L’association Sherpa, à l’origine de plaintes en 2013 et 2014, s’est félicitée “de l’avancée des investigations judiciaires s’agissant de l’un des principaux anciens dignitaires du régime syrien”. L’enquête illustre aussi la prise en compte grandissante par la justice française des affaires de “biens mal acquis”, ces fortunes suspectes amassées par des chefs d’État étrangers et leur famille “au mépris de l’intérêt des peuples”, a commenté l’association. Le parquet national financier a récemment requis un procès contre le fils du président de Guinée Équatoriale, Teodorin Nguema Obiang, dans une affaire similaire. 

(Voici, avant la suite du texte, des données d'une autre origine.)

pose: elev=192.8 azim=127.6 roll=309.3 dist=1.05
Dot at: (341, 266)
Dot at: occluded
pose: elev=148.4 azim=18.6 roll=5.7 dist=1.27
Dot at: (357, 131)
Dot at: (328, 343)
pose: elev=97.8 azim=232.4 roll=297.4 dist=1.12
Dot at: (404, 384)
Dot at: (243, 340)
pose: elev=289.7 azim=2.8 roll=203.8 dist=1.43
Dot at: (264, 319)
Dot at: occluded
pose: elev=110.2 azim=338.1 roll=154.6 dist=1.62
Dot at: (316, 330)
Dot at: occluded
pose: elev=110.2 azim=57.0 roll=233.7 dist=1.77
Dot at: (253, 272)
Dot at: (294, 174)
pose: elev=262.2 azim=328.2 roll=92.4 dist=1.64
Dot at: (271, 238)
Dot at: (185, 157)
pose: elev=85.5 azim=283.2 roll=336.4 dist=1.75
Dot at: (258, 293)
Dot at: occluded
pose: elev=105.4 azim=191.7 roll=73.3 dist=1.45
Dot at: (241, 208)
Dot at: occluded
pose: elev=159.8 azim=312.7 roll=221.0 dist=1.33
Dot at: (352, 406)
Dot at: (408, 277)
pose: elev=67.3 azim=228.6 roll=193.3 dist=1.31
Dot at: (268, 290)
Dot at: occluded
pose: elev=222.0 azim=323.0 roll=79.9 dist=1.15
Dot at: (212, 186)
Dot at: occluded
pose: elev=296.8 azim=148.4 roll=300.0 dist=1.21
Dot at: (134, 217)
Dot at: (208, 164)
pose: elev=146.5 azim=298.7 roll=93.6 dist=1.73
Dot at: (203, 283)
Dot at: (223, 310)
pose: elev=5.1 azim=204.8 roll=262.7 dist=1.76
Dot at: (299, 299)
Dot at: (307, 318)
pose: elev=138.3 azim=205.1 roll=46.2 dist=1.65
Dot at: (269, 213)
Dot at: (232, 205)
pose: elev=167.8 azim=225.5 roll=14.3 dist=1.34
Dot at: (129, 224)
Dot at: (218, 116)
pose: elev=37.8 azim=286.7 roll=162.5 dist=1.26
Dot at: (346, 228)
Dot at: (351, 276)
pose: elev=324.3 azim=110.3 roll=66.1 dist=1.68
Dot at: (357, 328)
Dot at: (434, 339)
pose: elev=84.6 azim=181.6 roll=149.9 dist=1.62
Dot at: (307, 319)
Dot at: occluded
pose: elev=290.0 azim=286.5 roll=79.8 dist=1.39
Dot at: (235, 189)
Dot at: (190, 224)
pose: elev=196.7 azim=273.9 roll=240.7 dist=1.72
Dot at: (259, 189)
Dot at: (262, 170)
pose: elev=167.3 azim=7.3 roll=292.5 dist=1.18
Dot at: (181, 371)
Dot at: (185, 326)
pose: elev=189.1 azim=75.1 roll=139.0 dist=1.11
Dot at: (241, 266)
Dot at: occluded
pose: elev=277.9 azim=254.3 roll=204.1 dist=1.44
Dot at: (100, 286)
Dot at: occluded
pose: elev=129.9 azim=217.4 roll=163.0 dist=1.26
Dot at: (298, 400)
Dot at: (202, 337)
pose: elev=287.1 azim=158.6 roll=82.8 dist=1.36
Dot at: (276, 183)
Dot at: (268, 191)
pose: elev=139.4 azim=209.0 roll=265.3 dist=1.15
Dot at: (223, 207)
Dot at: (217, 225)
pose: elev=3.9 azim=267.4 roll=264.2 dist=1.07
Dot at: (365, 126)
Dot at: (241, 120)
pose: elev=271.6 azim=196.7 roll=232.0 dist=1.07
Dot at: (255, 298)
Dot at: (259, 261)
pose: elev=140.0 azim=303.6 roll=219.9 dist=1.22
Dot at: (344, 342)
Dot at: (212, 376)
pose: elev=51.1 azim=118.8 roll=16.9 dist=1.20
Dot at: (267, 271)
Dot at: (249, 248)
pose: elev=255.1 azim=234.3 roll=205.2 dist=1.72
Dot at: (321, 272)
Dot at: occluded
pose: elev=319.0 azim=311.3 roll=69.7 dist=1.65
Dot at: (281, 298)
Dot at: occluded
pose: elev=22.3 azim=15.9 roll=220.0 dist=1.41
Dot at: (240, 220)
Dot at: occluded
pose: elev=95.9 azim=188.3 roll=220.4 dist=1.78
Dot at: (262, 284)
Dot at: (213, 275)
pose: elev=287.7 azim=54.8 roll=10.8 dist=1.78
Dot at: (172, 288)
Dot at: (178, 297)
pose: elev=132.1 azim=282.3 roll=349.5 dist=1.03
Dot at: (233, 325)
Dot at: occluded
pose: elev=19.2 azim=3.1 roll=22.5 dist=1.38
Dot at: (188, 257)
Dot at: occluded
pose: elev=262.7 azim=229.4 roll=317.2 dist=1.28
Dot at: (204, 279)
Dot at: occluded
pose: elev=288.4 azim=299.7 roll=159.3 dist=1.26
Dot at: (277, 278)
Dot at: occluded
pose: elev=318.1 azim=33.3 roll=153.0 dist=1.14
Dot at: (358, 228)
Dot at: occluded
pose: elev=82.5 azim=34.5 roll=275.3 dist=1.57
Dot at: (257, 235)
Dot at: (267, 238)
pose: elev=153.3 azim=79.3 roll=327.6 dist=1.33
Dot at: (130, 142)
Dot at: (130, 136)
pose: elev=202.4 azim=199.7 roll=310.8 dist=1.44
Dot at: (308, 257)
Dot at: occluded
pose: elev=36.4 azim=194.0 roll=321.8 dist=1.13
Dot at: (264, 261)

“L’origine du patrimoine immobilier” de Rifaat al-Assad est “parfaitement légale et transparente” et “en aucun cas le fruit d’un quelconque détournement de fonds publics syriens”, ont contesté ses avocats, Pierre Haïk et Benjamin Grundler, se disant “particulièrement confiants”. 

Les enquêteurs des douanes ont estimé à environ 90 millions d’euros la valeur globale du patrimoine immobilier détenu en France par Rifaat al-Assad et sa famille, au travers notamment de sociétés luxembourgeoises. Ils avaient identifié quatre épouses officielles et une dizaine d’enfants. 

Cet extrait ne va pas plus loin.